Isso mesmo: a televisão pública presta contas à cidadania. É bem verdade que essa formulação, com essas palavras, eriça as sobrancelhas e franze a calva dos gestores mais, digamos, tecnocráticos. “Mas o que significa essa tal cidadania?”, eles contestam, do alto de sua razoabilidade aritmética. Para que eles entendam – ainda que o esforço seja inútil – seria bom lembrar aqui o exemplo das escolas públicas. Pedir que as escolas públicas deem margem operacional positiva no final do ano seria um contrassenso, e disso eles bem sabem. As escolas públicas existem não para dar dinheiro no balanço contábil, mas para produzir conhecimento e qualificar gente numa escala que não aparece em business plan, mas faz toda a diferença no progresso e na vida nacional. A televisão pública é mais ou menos a mesma coisa: sem ela a vida cultural se amofina, a diversidade das ideias se apequena, o horizonte existencial da Nação se estreita. Assim como a boa escola pública, a emissora pública presta o seu serviço à democracia, ao desenvolvimento, à educação. Assim como a escola pública, ela presta contas ao cidadão (não ao consumidor) e à sociedade (não ao mercado).
“Você está exagerando, meu caro”, vai debochar o tecnocrata. E, no entanto, não há exagero algum aqui. Em todas as democracias maduras existem instituições de comunicação pública. E todas elas vivem de dinheiro público. Mesmo num modelo de financiamento como o da BBC, baseado na cobrança de uma taxa anual (compulsória) nos lares com televisão, a garantia de financiamento vem do Estado, pois a taxa é cobrada por força de lei, assegurada pelo Estado. Assim, o dinheiro que sustenta a BBC é dinheiro público. Nos Estados Unidos, as emissoras da National Public Radio (NPR) e do Public Broadcasting Service (PBS) recebem verba estatal. Não adianta procurar, não existe outra saída. Se o Estado não assegurar o financiamento das emissoras públicas, elas fenecem: ou morrem no acostamento, sucateadas, ou se convertem nesses monstrengos de segunda linha, exibindo comerciais de segunda linha e programas de quinta (existem algumas dessas pelo mundo).
Em resumo, cabe ao Estado assegurar os meios de financiamento público – e, de outro lado, cabe à direção da emissora pública promover uma gestão transparente, eficiente, baseada nos princípios da legalidade, da moralidade e da economicidade. É evidente que este artigo não defende o cabide de empregos nem a instrumentalização das antenas pelos interesses partidários de governantes – essa é a pior doença nas emissoras públicas brasileiras. A fórmula saudável reside na combinação do financiamento público com gestão fiscalizada, auditada e competente, mas independente tanto do governo quanto do mercado.

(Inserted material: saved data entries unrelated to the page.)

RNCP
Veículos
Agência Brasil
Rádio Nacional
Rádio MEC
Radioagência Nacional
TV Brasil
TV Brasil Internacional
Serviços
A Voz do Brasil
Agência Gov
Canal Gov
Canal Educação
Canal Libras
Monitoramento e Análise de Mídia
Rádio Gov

Quanto a isso, a atual direção da Fundação Padre Anchieta vem dando mostras de que tem compromisso real com o imperativo inadiável de sanear a administração. Ela chegou a demitiu funcionários para ganhar produtividade e combater inchaços que eram inaceitáveis. Há coragem e disposição genuinamente pública na direção da fundação. O que falta é apoio claro do governo do Estado.
Falta, enfim, um projeto claro. A TV Cultura ainda é a única emissora brasileira a merecer o adjetivo pública. Ela não tem funções governamentais e opera com boa margem de independência. Cabe ao governo decidir e declarar se quer mantê-la ou se quer destruí-la.